Home builder stocks took a hit recently as did home improvement stocks. Why are these housing stocks down? Is this a correction that you can buy into or a warning sign to get out of the sector entirely? CNBC reports on falling home improvement stocks and the housing market.
Shares of Whirlpool tanked 11 percent Tuesday, after the home appliance company reported earnings that missed estimates amid a decrease in revenue. The company also cut its guidance, blaming “temporary U.S. demand softness as well as Brexit-related currency volatility and demand weakness in the U.K.”
Whirlpool is often considered an auxiliary housing play, as its washing machines, refrigerators and dishwashers are common purchases for those who have just bought a home or are doing a bit of home improvement.
For their part, Home Depot shareholders appeared to put more credence in Whirlpool’s take; Home Depot slid more than 3 percent Tuesday. And homebuilders like Lennar, KB Home and DR Horton fell as well.
When new home sales lag there is usually money flowing into remodeling and repair. The question for investors is whether fundamentals are bad and housing stocks will continue to decline or if this is just a glitch in an otherwise healthy market. The Street suggests buying into a housing recovery as existing home sales are up and to first time buyers.
The outlook for the long housing market recovery continues to be promising.
The latest boost came last week with the news that existing home sales were up – with first-time buyers the surprising drivers. Moreover, October’s Housing Market Index, a gauge of builder sentiment, is at its second-highest level for the past year.
Despite good fundamentals housing stocks are down. The Street sees this as a time to buy the biggest names in the home building business, Home Depot, Lowe’s D.R. Horton and Lennar.
Rebounding Home Sales
The Wall Street Journal reports the rebound in U.S. existing home sales.
A pickup in home sales last month signaled stabilization in the U.S. housing sector despite continued pressure from tight inventory and rising prices.
Sales of previously owned homes rose 3.2% from August to a seasonally adjusted annual rate of 5.47 million in September, the National Association of Realtors said Thursday.
That exceeded economists’ expectations for a more modest increase to a 5.35 million sales rate.
Home sales hit a high in June and then fell for two months. The September rebound implies that the late summer decline was an adjustment and not a permanent change in direction. Housing stocks are down based on sales reports that include the two declining months are may well recover as new and more recent sales figures come in.

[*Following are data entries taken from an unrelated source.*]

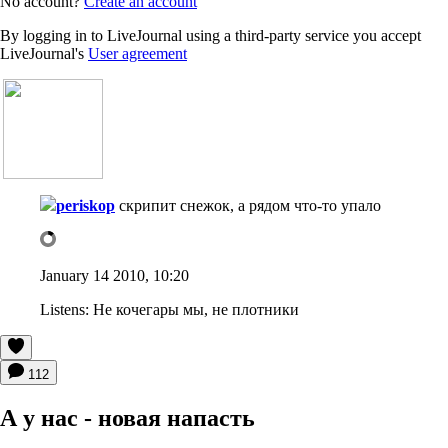
No account?
Create an account
By logging in to LiveJournal using a third-party service you accept
LiveJournal's
User agreement
periskop
скрипит снежок, а рядом что-то упало
January 14 2010, 10:20
Listens:
Не кочегары мы, не плотники
112
А у нас - новая напасть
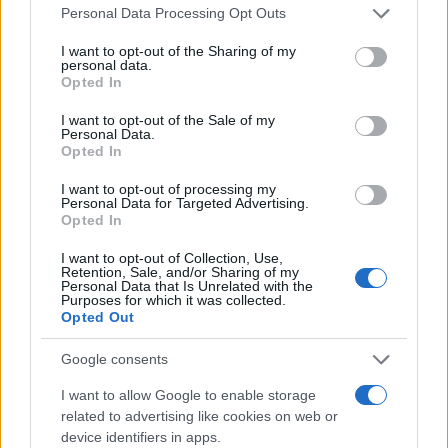
Please note that this website/app uses one or more Google
Personal Data Processing Opt Outs
services and may gather and store information including but
not limited to your visit or usage behaviour. You may click to
I want to opt-out of the Sharing of my
personal data.
grant or deny consent to Google and its third-party tags to
Ricevi le nostre ultime news
Opted In
use your data for below specified purposes in below Google
consent section.
I want to opt-out of the Sale of my
da
Google News
Personal Data.
Opted In
I want to opt-out of processing my
Personal Data for Targeted Advertising.
Condividi l'articolo
Opted In
F
T
Pi
W
S
I want to opt-out of Collection, Use,
Retention, Sale, and/or Sharing of my
a
w
n
h
h
Personal Data that Is Unrelated with the
Purposes for which it was collected.
ce
it
te
at
a
Opted Out
Articolo precedente
b
te
re
s
re
Prossimo articolo
Google consents
o
r
st
A
I want to allow Google to enable storage
o
p
related to advertising like cookies on web or
NOTIZIE RECENTI
device identifiers in apps.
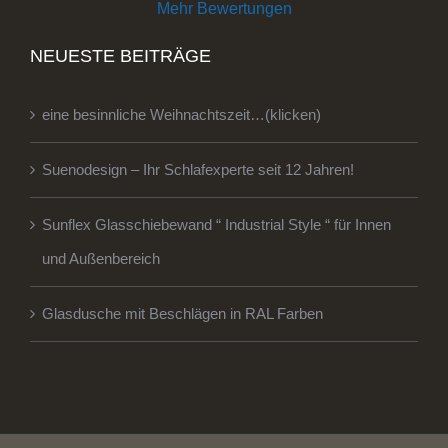
Mehr Bewertungen
NEUESTE BEITRÄGE
eine besinnliche Weihnachtszeit…(klicken)
Suenodesign – Ihr Schlafexperte seit 12 Jahren!
Sunflex Glasschiebewand “ Industrial Style “ für Innen
und Außenbereich
Glasdusche mit Beschlägen in RAL Farben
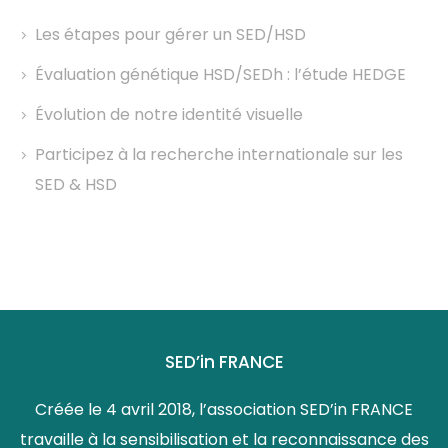
Les étapes pour gérer un SED/HSD
Évaluation génétique HSD/SEDh : l’étude HEDGE
Évolution de notre identité visuelle
Participez à la recherche internationale sur les
SED & HSD
SED’in FRANCE
Créée le 4 avril 2018, l’association SED’in FRANCE
travaille à la sensibilisation et la reconnaissance des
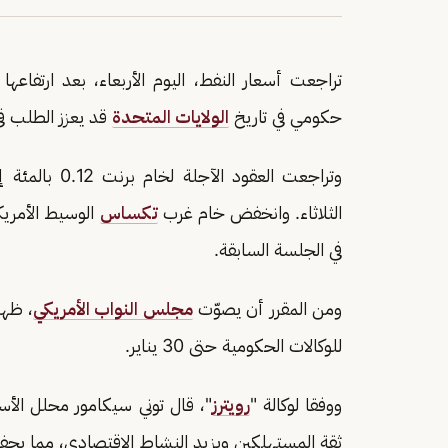
تراجعت أسعار النفط، اليوم الأربعاء، بعد ارتفاع
حكومي في تاريخ
الولايات المتحدة
قد يعزز الطلب في
الثلاثاء. وانخفض خام غرب
تكساس
في الجلسة السابقة.
ومن المقرر أن يصوّت
مجلس النواب الأمريكي
، ظهر
للوكالات الحكومية حتى 30 يناير.
ووفقا لوكالة "
رويترز
"، قال توني سيكامور محلل الأس
ثقة المستهلكين ويزيد النشاط الاقتصادي، مما يحفز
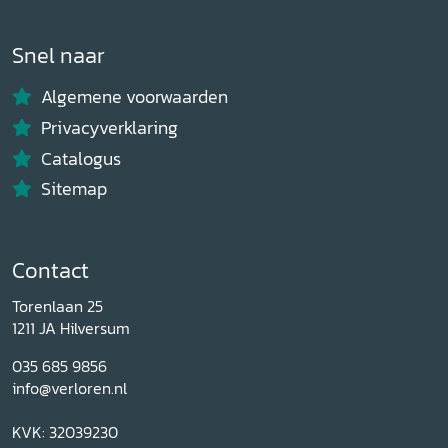
Snel naar
Algemene voorwaarden
Privacyverklaring
Catalogus
Sitemap
Contact
Torenlaan 25
1211 JA Hilversum
035 685 9856
info@verloren.nl
KVK: 32039230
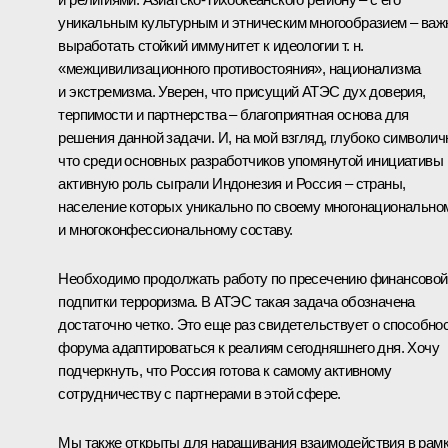
уникальным культурным и этническим многообразием – важ
выработать стойкий иммунитет к идеологии т. н.
«межцивилизационного противостояния», национализма
и экстремизма. Уверен, что присущий АТЭС дух доверия,
терпимости и партнерства – благоприятная основа для
решения данной задачи. И, на мой взгляд, глубоко символич
что среди основных разработчиков упомянутой инициативы
активную роль сыграли Индонезия и Россия – страны,
население которых уникально по своему многонационально
и многоконфессиональному составу.
Необходимо продолжать работу по пресечению финансовой
подпитки терроризма. В АТЭС такая задача обозначена
достаточно четко. Это еще раз свидетельствует о способно
форума адаптироваться к реалиям сегодняшнего дня. Хочу
подчеркнуть, что Россия готова к самому активному
сотрудничеству с партнерами в этой сфере.
Мы также открыты для наращивания взаимодействия в рам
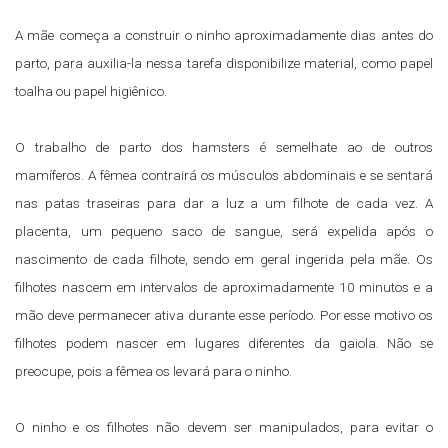
A mãe começa a construir o ninho aproximadamente dias antes do
parto, para auxilia-la nessa tarefa disponibilize material, como papel
toalha ou papel higiênico.
O trabalho de parto dos hamsters é semelhate ao de outros
mamíferos. A fêmea contrairá os músculos abdominais e se sentará
nas patas traseiras para dar a luz a um filhote de cada vez. A
placenta, um pequeno saco de sangue, será expelida após o
nascimento de cada filhote, sendo em geral ingerida pela mãe. Os
filhotes nascem em intervalos de aproximadamente 10 minutos e a
mão deve permanecer ativa durante esse período. Por esse motivo os
filhotes podem nascer em lugares diferentes da gaiola. Não se
preocupe, pois a fêmea os levará para o ninho.
O ninho e os filhotes não devem ser manipulados, para evitar o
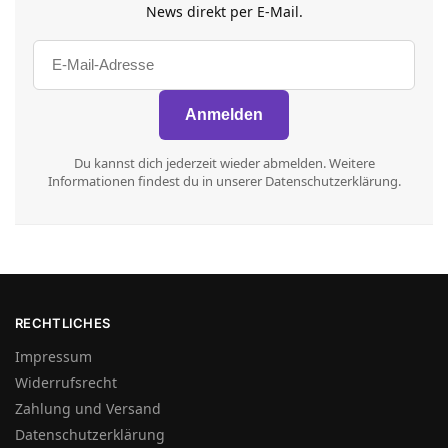
News direkt per E-Mail.
Du kannst dich jederzeit wieder abmelden. Weitere
Informationen findest du in unserer Datenschutzerklärung.
RECHTLICHES
Impressum
Widerrufsrecht
Zahlung und Versand
Datenschutzerklärung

Experts believe that any current oversupply will be dissipated by next spring when they expect to see solid growth in housing propelled by continued job gains and continued low mortgage rates. There appears to be a consensus on both sides of the political aisle that U.S. infrastructure is badly in need of repair. No matter whether Clinton or Trump ends up in the oval office the stimulus effect of more jobs in fixing American infrastructure is likely to drive the economy and improve the picture for housing stocks as well.